##### Data for this task

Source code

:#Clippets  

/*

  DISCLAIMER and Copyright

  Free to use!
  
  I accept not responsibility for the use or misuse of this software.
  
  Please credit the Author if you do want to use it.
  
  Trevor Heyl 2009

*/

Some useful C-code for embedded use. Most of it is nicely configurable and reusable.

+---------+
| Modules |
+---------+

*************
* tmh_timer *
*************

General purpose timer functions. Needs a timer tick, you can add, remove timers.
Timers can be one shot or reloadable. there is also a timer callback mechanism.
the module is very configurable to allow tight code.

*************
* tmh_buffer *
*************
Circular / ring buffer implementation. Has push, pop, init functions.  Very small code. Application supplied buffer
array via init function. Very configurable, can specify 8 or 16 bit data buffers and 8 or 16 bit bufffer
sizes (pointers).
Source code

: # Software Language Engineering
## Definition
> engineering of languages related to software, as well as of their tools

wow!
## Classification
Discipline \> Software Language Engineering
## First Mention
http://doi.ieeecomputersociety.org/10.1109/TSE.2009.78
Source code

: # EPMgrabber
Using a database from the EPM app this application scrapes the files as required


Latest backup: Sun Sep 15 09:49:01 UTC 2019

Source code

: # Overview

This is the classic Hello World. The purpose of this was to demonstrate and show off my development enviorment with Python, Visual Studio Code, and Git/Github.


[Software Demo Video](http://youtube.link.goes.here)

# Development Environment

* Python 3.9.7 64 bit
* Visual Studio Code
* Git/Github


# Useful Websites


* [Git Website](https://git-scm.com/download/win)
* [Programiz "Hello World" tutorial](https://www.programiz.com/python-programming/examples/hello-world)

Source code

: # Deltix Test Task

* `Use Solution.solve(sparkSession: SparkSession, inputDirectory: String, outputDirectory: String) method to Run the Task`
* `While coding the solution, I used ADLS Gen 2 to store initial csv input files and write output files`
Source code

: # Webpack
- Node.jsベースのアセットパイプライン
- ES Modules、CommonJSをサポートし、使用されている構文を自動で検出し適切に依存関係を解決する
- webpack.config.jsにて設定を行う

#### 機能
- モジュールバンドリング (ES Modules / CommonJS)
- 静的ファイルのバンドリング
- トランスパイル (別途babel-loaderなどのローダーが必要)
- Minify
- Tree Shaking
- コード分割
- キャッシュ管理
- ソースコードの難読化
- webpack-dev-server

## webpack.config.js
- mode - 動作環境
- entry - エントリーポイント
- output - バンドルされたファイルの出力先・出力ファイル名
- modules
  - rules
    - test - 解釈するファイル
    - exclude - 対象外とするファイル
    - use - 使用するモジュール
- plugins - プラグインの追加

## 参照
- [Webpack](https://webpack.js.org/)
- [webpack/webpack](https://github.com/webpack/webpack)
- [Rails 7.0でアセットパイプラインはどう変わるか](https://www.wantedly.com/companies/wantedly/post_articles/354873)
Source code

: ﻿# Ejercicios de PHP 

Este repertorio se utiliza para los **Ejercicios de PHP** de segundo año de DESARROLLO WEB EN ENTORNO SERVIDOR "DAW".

##########

§ Task requirements: Lines from the one containing "## Definition" to the last line above, both included: copy these exactly and write nothing else.

§ Finished task:
## Definition
> engineering of languages related to software, as well as of their tools

wow!
## Classification
Discipline \> Software Language Engineering
## First Mention
http://doi.ieeecomputersociety.org/10.1109/TSE.2009.78
Source code

: # EPMgrabber
Using a database from the EPM app this application scrapes the files as required


Latest backup: Sun Sep 15 09:49:01 UTC 2019

Source code

: # Overview

This is the classic Hello World. The purpose of this was to demonstrate and show off my development enviorment with Python, Visual Studio Code, and Git/Github.


[Software Demo Video](http://youtube.link.goes.here)

# Development Environment

* Python 3.9.7 64 bit
* Visual Studio Code
* Git/Github


# Useful Websites


* [Git Website](https://git-scm.com/download/win)
* [Programiz "Hello World" tutorial](https://www.programiz.com/python-programming/examples/hello-world)

Source code

: # Deltix Test Task

* `Use Solution.solve(sparkSession: SparkSession, inputDirectory: String, outputDirectory: String) method to Run the Task`
* `While coding the solution, I used ADLS Gen 2 to store initial csv input files and write output files`
Source code

: # Webpack
- Node.jsベースのアセットパイプライン
- ES Modules、CommonJSをサポートし、使用されている構文を自動で検出し適切に依存関係を解決する
- webpack.config.jsにて設定を行う

#### 機能
- モジュールバンドリング (ES Modules / CommonJS)
- 静的ファイルのバンドリング
- トランスパイル (別途babel-loaderなどのローダーが必要)
- Minify
- Tree Shaking
- コード分割
- キャッシュ管理
- ソースコードの難読化
- webpack-dev-server

## webpack.config.js
- mode - 動作環境
- entry - エントリーポイント
- output - バンドルされたファイルの出力先・出力ファイル名
- modules
  - rules
    - test - 解釈するファイル
    - exclude - 対象外とするファイル
    - use - 使用するモジュール
- plugins - プラグインの追加

## 参照
- [Webpack](https://webpack.js.org/)
- [webpack/webpack](https://github.com/webpack/webpack)
- [Rails 7.0でアセットパイプラインはどう変わるか](https://www.wantedly.com/companies/wantedly/post_articles/354873)
Source code

: ﻿# Ejercicios de PHP 

Este repertorio se utiliza para los **Ejercicios de PHP** de segundo año de DESARROLLO WEB EN ENTORNO SERVIDOR "DAW".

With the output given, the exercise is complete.